Fall also means harvesting the last of the vegetable garden’s produce and putting the garden to bed. Our compost garden (link here) (the one we didn’t plant but that just came up on its own out of the compost heap) yielded 4 small melons, 14 full-sized acorn squash, 3 pumpkins, several pounds of tomatoes and 2 lamb’s ears (perennials!). So as it turns out, you really don’t need to know a thing about vegetable gardening to bring in a harvest. As long as you can toss kitchen scraps onto a pile and work that pile properly (composting does require some know-how) you stand to harvest as much as the next door neighbour does who starts with transplants!
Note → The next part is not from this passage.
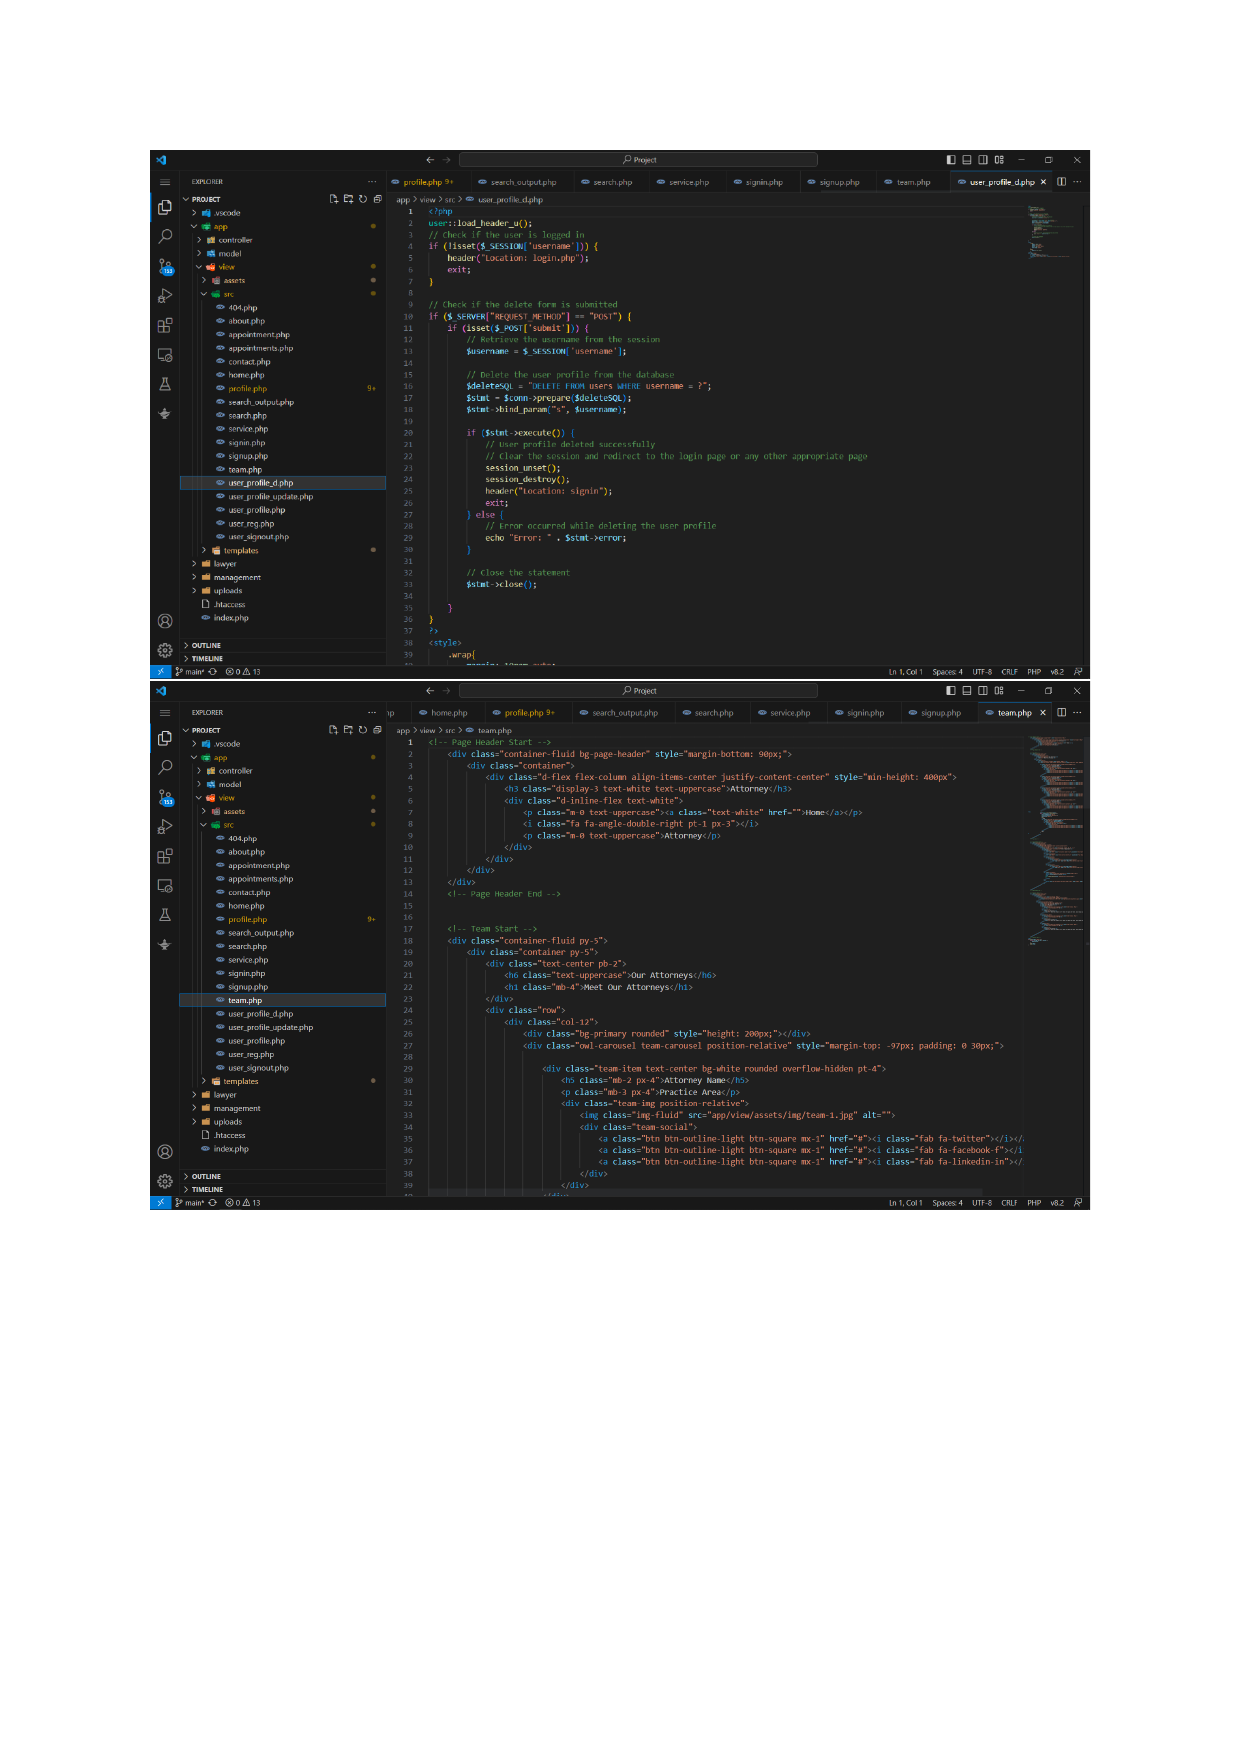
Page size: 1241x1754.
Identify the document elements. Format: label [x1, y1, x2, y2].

Perhaps the best part about fall, though are the leaf piles. Not only are we the fortunate stewards of 3 mature Maple trees on our property, we are also located down-wind from every other Maple tree on our street. (In our first year living here we put approximately 60 bags of leaves to the curb. Now we keep many of those leaves and use them for mulch and the compost pile. Though Maple leaves provide little in the way of nutrients, they improve soil structure which is equally important.) Our kids welcome fall with squeals of delight because of the enormous leaf piles we build. Raking leaves and then jumping in the pile beats the Wii for several reasons: kids learn to do useful work with their little purple plastic rakes, they entertain the neighbours who like to sit on their front porch to watch “that crazy family across the street,” their immune system is strengthened as it is forced to deal with a barrage of air-born foreign particles, they get lots of exercise for a long time, it’s totally free entertainment, and it’s super-fun. At our house they even help bag the leaves when they’re done! It’s a win-win situation for the whole family.

How can anyone not love this season?!?

 “I cannot endure to waste anything as precious as autumn sunshine by staying in the house. So I spend almost all the daylight hours in the open air.”